4. One thousand Shares of $100 par value preferred stock are issued for $120,000 cash. 

Exercise 13-7 
On June 30, 2005, Scizzory Corporation’s common stock is priced at $31 per share before any stock dividend or split, and the stockholders’ equity section of its balance sheet appears as follows: 
Common stock—$10 par value, 60,000 shares 
    Authorized, 25,000 shares issued and outstanding 250,000 
Contributed capital in excess of par value, common stock 100,000 
Total contributed capital 350,000 
Retained earnings 330,000 
Total stockholders’ equity 680,000 
1. Assume that the company declares and immediately distributes a 100% stock dividend. This event is recorded by capitalizing retained earnings equal to the stock’s par value. Answer these questions about stockholders’ equity as it exists after issuing the new shares: 
    a. What is the retained earnings balance? 
    b. What is the amount of total stockholders’ equity? 
    c. How many shares are outstanding? 
2. Assume that the company implements a 2-for-1 stock split instead of the stock dividend in part1. 

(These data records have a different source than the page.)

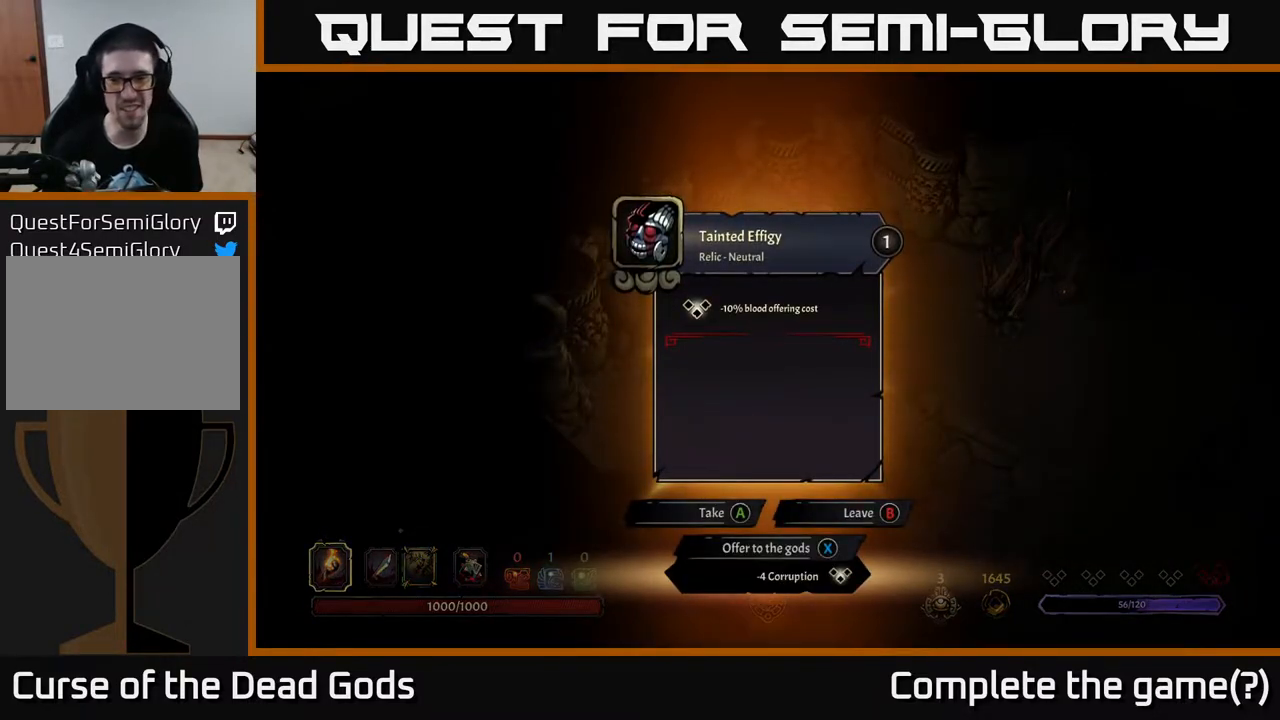
{"buttons": [], "left_stick": "center", "right_stick": "center", "events": []}
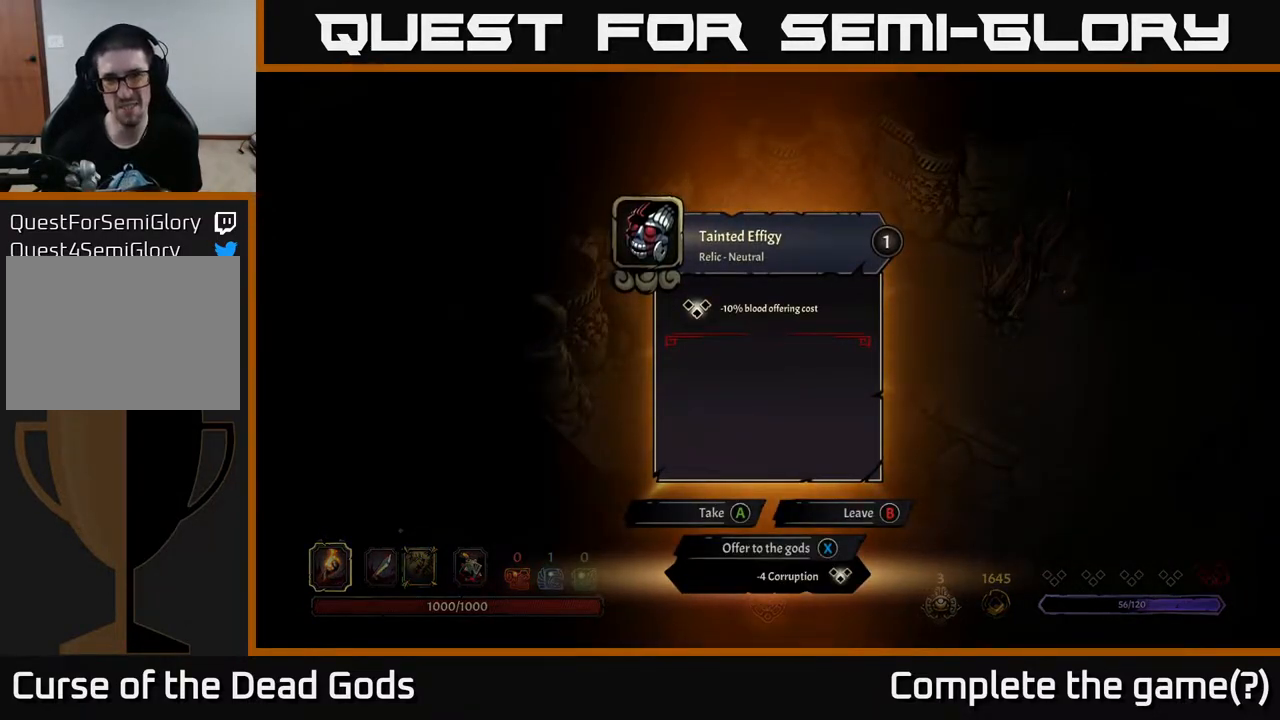
{"buttons": ["X"], "left_stick": "center", "right_stick": "center", "events": [[450, "X", "down"]]}
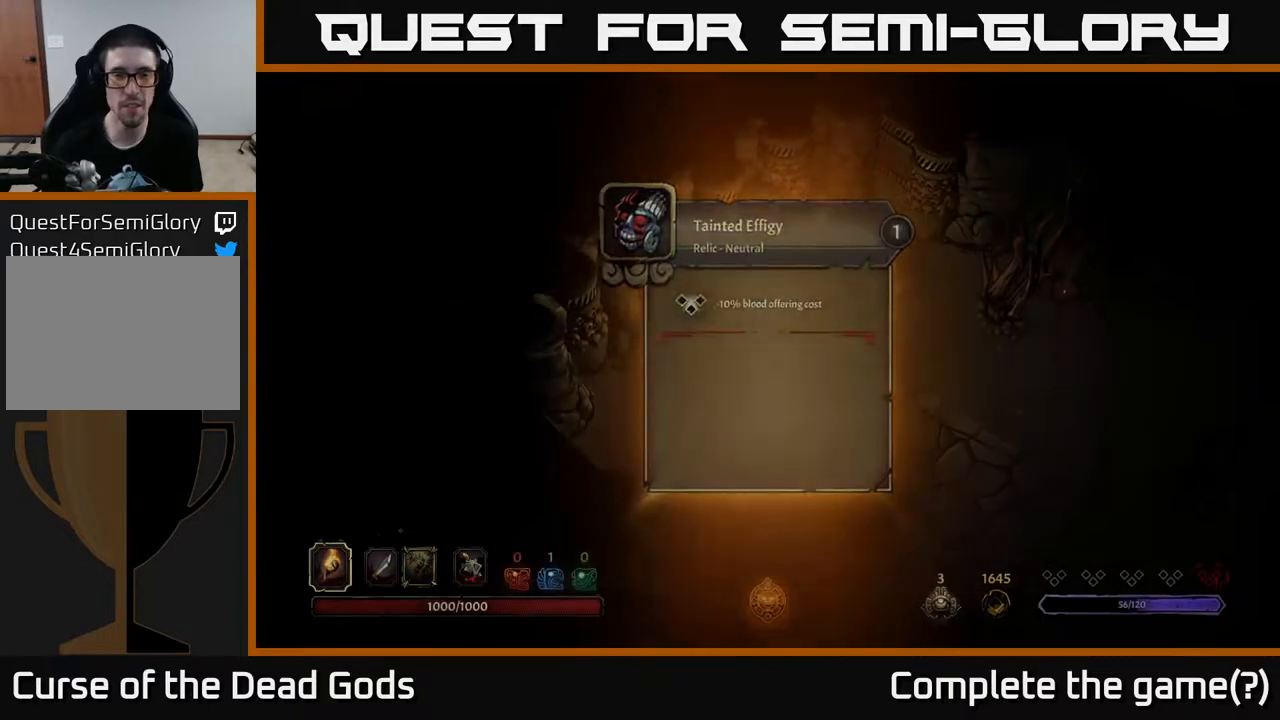
{"buttons": [], "left_stick": "down-right", "right_stick": "center", "events": [[17, "X", "up"], [383, "left_stick", "down"], [483, "left_stick", "down-right"]]}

Answer these questions about stockholders’ equity as it exists after issuing the new shares: 
    a. What is the retained earnings balance? 
    b. What is the amount of total stockholders’ equity? 
    c. How many shares are outstanding? 
3. Explain the difference, if any, to a stockholder from receiving new shares distributed under a large stock dividend versus a stock split.